Rob transforms the negative space of loss into creative possibility. The energy of the accident remains—viewers can almost hear the crack of porcelain, the moment life shifted from whole to fractured. But instead of chaos, Strati offers grace. Each line, each extension, is a meditation on repair, on the unexpected beauty that follows destruction.

Ellen Jong

Jong situates the body—and specifically the Asian-American female body—as an active site of authorship within a long history of image-making. She began in photography, not as diaristic confession but as method. 

Celia Martine Pickering

Celia creates vibrant large-scale botanical works on paper using emulsions. Her art draws inspiration from retro floral textiles, vintage advertising and mid-century aesthetic, along side the world around her.

Ben Mazey

Ben typically uses slab-built ceramic with occasional experiments with lost wax casting bronze.
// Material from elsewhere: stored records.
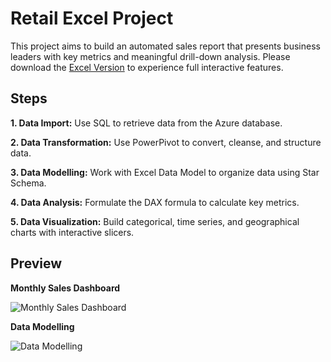 # Retail Excel Project
This project aims to build an automated sales report that presents business leaders with key metrics and meaningful drill-down analysis. Please download the [Excel Version](https://drive.google.com/uc?export=download&id=1b_Fp1y9iuL9u9ZXTrIdPlehtr3LiFu3B) to experience full interactive features. 
## Steps
**1. Data Import:** Use SQL to retrieve data from the Azure database.

**2. Data Transformation:** Use PowerPivot to convert, cleanse, and structure data. 

**3. Data Modelling:** Work with Excel Data Model to organize data using Star Schema.

**4. Data Analysis:** Formulate the DAX formula to calculate key metrics.

**5. Data Visualization:** Build categorical, time series, and geographical charts with interactive slicers.
## Preview

**Monthly Sales Dashboard**

![Monthly Sales Dashboard](https://github.com/cloneacc0212/RetailExcelProject/blob/61e142ed45ec6ddf89c70116813ceec19a0a976d/M%E1%BA%ABu%20Report.png)

**Data Modelling**

![Data Modelling](https://github.com/cloneacc0212/RetailExcelProject/blob/96c0e9d2e4b87ae992f307940c1b862a32d08bbb/M%E1%BA%ABu%20Data%20Model.png)
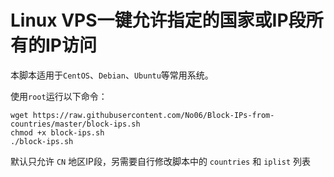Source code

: # Linux VPS一键允许指定的国家或IP段所有的IP访问
本脚本适用于`CentOS`、`Debian`、`Ubuntu`等常用系统。

使用`root`运行以下命令：

    wget https://raw.githubusercontent.com/No06/Block-IPs-from-countries/master/block-ips.sh
    chmod +x block-ips.sh
    ./block-ips.sh

默认只允许 `CN` 地区IP段，另需要自行修改脚本中的 `countries` 和 `iplist` 列表

  [1]: http://www.ipdeny.com/ipblocks
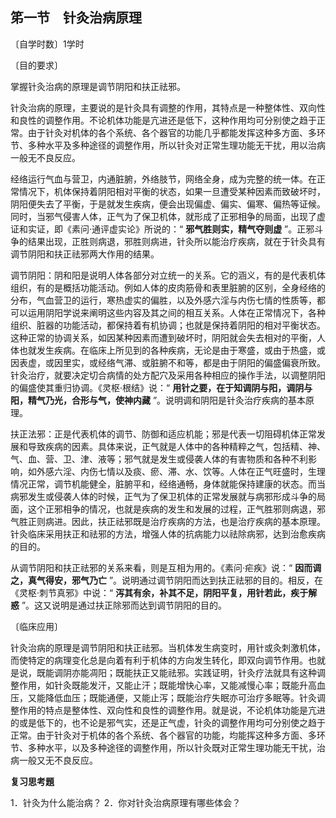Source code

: ## 笫一节　针灸治病原理

〔自学时数〕1学时

〔目的要求〕

掌握针灸治病的原理是调节阴阳和扶正祛邪。

针灸治病的原理，主要说的是针灸具有调整的作用，其特点是一种整体性、双向性和良性的调整作用。不论机体功能是亢进还是低下，这种作用均可分别使之趋于正常。由于针灸对机体的各个系统、各个器官的功能几乎都能发挥这种多方面、多环节、多种水平及多种途径的调整作用，所以针灸对正常生理功能无干扰，用以治病一般无不良反应。

经络运行气血与营卫，内通脏腑，外络肢节，网络全身，成为完整的统一体。在正常情况下，机体保持着阴阳相对平衡的状态，如果一旦遭受某种因素而致破坏时，阴阳便失去了平衡，于是就发生疾病，便会出现偏虚、偏实、偏寒、偏热等证候。同时，当邪气侵害人体，正气为了保卫机体，就形成了正邪相争的局面，出现了虚证和实证，即《素问·通评虚实论》所说的：“ **邪气胜则实，精气夺则虚** ”。正邪斗争的结果出现，正胜则病退，邪胜则病进，针灸所以能治疗疾病，就在于针灸具有调节阴阳和扶正祛邪两大作用的结果。

调节阴阳：阴和阳是说明人体各部分对立统一的关系。它的涵义，有的是代表机体组织，有的是概括功能活动。例如人体的皮肉筋骨和表里脏腑的区别，全身经络的分布，气血营卫的运行，寒热虚实的偏胜，以及外感六淫与内伤七情的性质等，都可以运用阴阳学说来阐明这些内容及其之间的相互关系。人体在正常情况下，各种组织、脏器的功能活动，都保持着有机协调；也就是保持着阴阳的相对平衡状态。这种正常的协调关系，如因某种因素而遭到破坏时，阴阳就会失去相对的平衡，人体也就发生疾病。在临床上所见到的各种疾病，无论是由于寒盛，或由于热盛，或因表虚，或因里实，或经络气滞、或脏腑不和等，都是由于阴阳的偏盛偏衰所致。针灸治疗，就要决定切合病情的处方配穴及采用各种相应的操作手法，以调整阴阳的偏盛使其重归协调。《灵枢·根结》说：“ **用针之要，在于知调阴与阳，调阴与阳，精气乃光，合形与气，使神内藏** ”。说明调和阴阳是针灸治疗疾病的基本原理。

扶正法邪：正是代表机体的调节、防御和适应机能；邪是代表一切阻碍机体正常发展和导致疾病的因素。具体来说，正气就是人体中的各种精粹之气，包括精、神、气、血、营、卫、津、液等；邪气就是发生或侵袭人体的有害物质和各种不利影响，如外感六淫、内伤七情以及痰、瘀、滞、水、饮等。人体在正气旺盛时，生理情况正常，调节机能健全，脏腑平和，经络通畅，身体就能保持建康的状态。而当病邪发生或侵袭人体的时候，正气为了保卫机体的正常发展就与病邪形成斗争的局面，这个正邪相争的情况，也就是疾病的发生和发展的过程，正气胜邪则病退，邪气胜正则病进。因此，扶正祛邪既是治疗疾病的方法，也是治疗疾病的基本原理。针灸临床采用扶正和祛邪的方法，增强人体的抗病能力以祛除病邪，达到治愈疾病的目的。

从调节阴阳和扶正祛邪的关系来看，则是互相为用的。《素问·疟疾》说：“ **因而调之，真气得安，邪气乃亡** ”。说明通过调节阴阳而达到扶正祛邪的目的。相反，在《灵枢·刺节真邪》中说：“ **泻其有余，补其不足，阴阳平复，用针若此，疾于解惑** ”。这又说明是通过扶正除邪而达到调节阴阳的目的。

〔临床应用〕

针灸治病的原理是调节阴阳和扶正祛邪。当机体发生病变时，用针或灸刺激机体，而使特定的病理变化总是向着有利于机体的方向发生转化，即双向调节作用。也就是说，既能调阴亦能凋阳；既能扶正又能祛邪。实践证明，针灸疗法就具有这种调整作用，如针灸既能发汗，又能止汗；既能增快心率，又能减慢心率；既能升高血压，又能降低血压；既能通便，又能止泻；既能治疗失眠亦可治疗多眠等。针灸调整作用的特点是整体性、双向性和良性的调整作用。就是说，不论机体功能是亢进的或是低下的，也不论是邪气实，还是正气虚，针灸的调整作用均可分别使之趋于正常。由于针灸对于机体的各个系统、各个器官的功能，均能挥这种多方面、多环节、多种水平，以及多种途径的调整作用，所以针灸既对正常生理功能无干扰，治病一般又无不良反应。

**复习思考題**

1．针灸为什么能治病？
2．你对针灸治病原理有哪些体会？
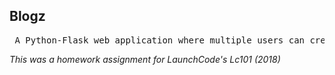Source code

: ## Blogz

<pre> A Python-Flask web application where multiple users can create their own Blog. Updated to use Flask blueprints.
</pre>

*This was a homework assignment for LaunchCode's Lc101 (2018)*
He’s prone to duality (some pieces half gold, half raw), a lo-fi palette and layering glaze like a mask. He subverts the domestic with sculptures of familiar household objects. He has them take on a mimetic quality, like out of a cartoon world—a joyful yet nihilistic fantasy.

Nelson

Drawing from horror films, family mythologies, and the complexities of memory, Nelson’s work inhabits the space between personal history and collective trauma. By reclaiming matrilineal craft, she transforms the domestic into the political. Her works are sculptural paintings: layered, padded, stitched, and unapologetically feminine.

Zena Blackwell

Zena’s work explores the mysteries of childhood, memory, and identity. Her portraits — often of children — inhabit a space between the familiar and the imaginary, capturing the tension, beauty, and vulnerability of family life.

Blaire Hawes

Hawes’ portraits — whether of dancers, mothers, or models — are stripped of artifice. Skin, wrinkles, and blemishes intact. She photographs people as they are, and in doing so, leaves something of herself behind: a deep tenderness, a faith in what’s good and beautiful in us all.